Control of membrane curvature across a wide range of length scales plays a major role within cells. It is vital to processes ranging from regulation of protein function to vesicle trafficking1. Non lamellar structures including bicontinuous cubic phases have been observed in-vivo2 and it has been suggested that they may be critical to both cellular structure and dynamic processes. Whilst these structures have been replicated in-vitro, the length scales accessible to date are an order of magnitude smaller than those seen in-vivo3.
We have engineered bicontinuous cubic phases displaying curvature on length scales significantly above those previously reported. By using small angle X-Ray diffraction (SAXS) at Diamond Light Source, UK and ESRF, France we have been able to probe the effect of varying composition, temperature, pressure and hydration on the lattice parameters of mono-glyceride based bicontinuous cubic phases and begin to elucidate the factors that control the accessible length scales.

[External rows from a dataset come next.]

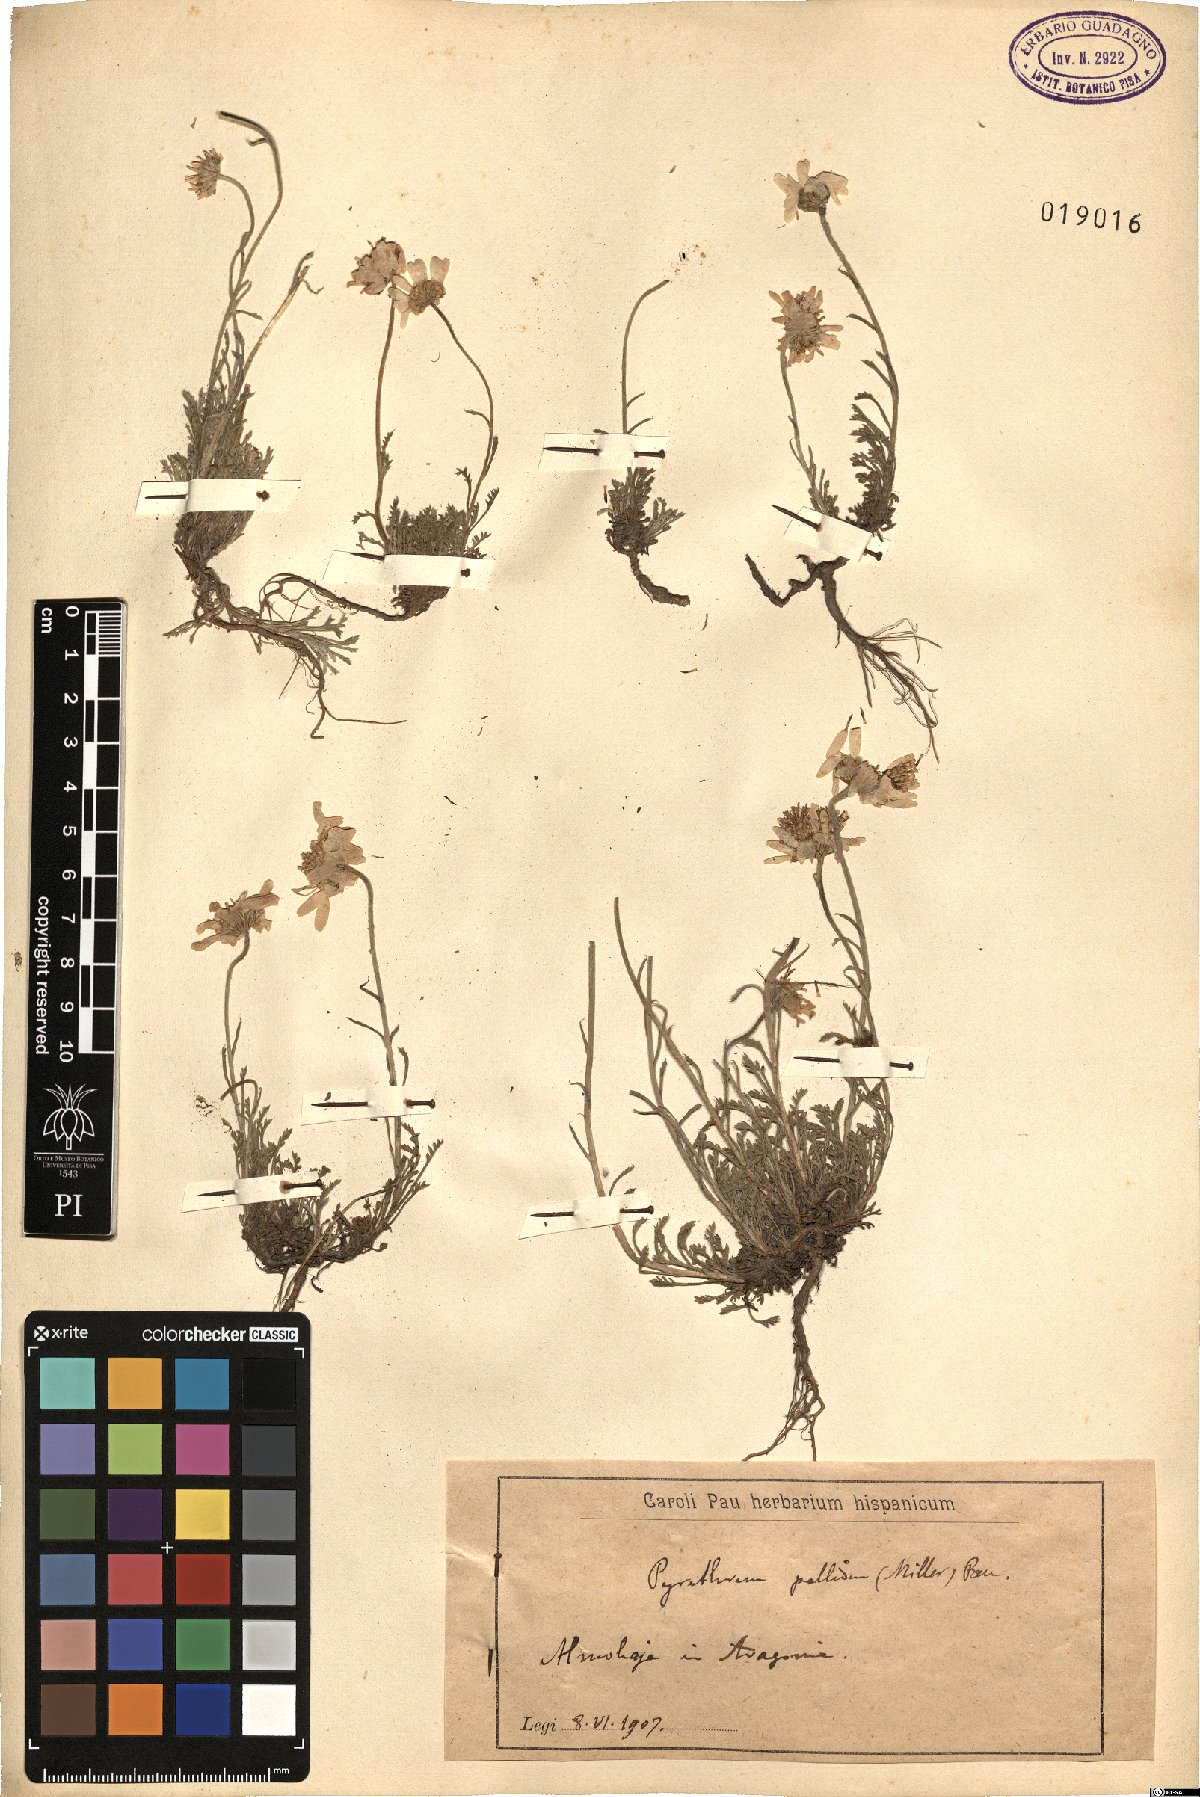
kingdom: Plantae
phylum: Tracheophyta
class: Magnoliopsida
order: Asterales
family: Asteraceae
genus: Leucanthemopsis
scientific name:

Many of the applications of bicontinuous cubic phases are facilitated through the use of cubosomes: dispersed nano-particles with an internal bicontinuous cubic phase structure. These have been applied in a wide range of applications ranging from protein crystallisation to drug delivery4. We are using the engineering rules developed using SAXS on bulk cubic structures to design cubosomes with targeted pore size and geometry. These are being characterised using a combination of electron microscopy and X-Ray diffraction. Rapid control of cubosome pore sizes using pressure offers the exciting prospect of forming novel tuneable platforms for protein crystallisation.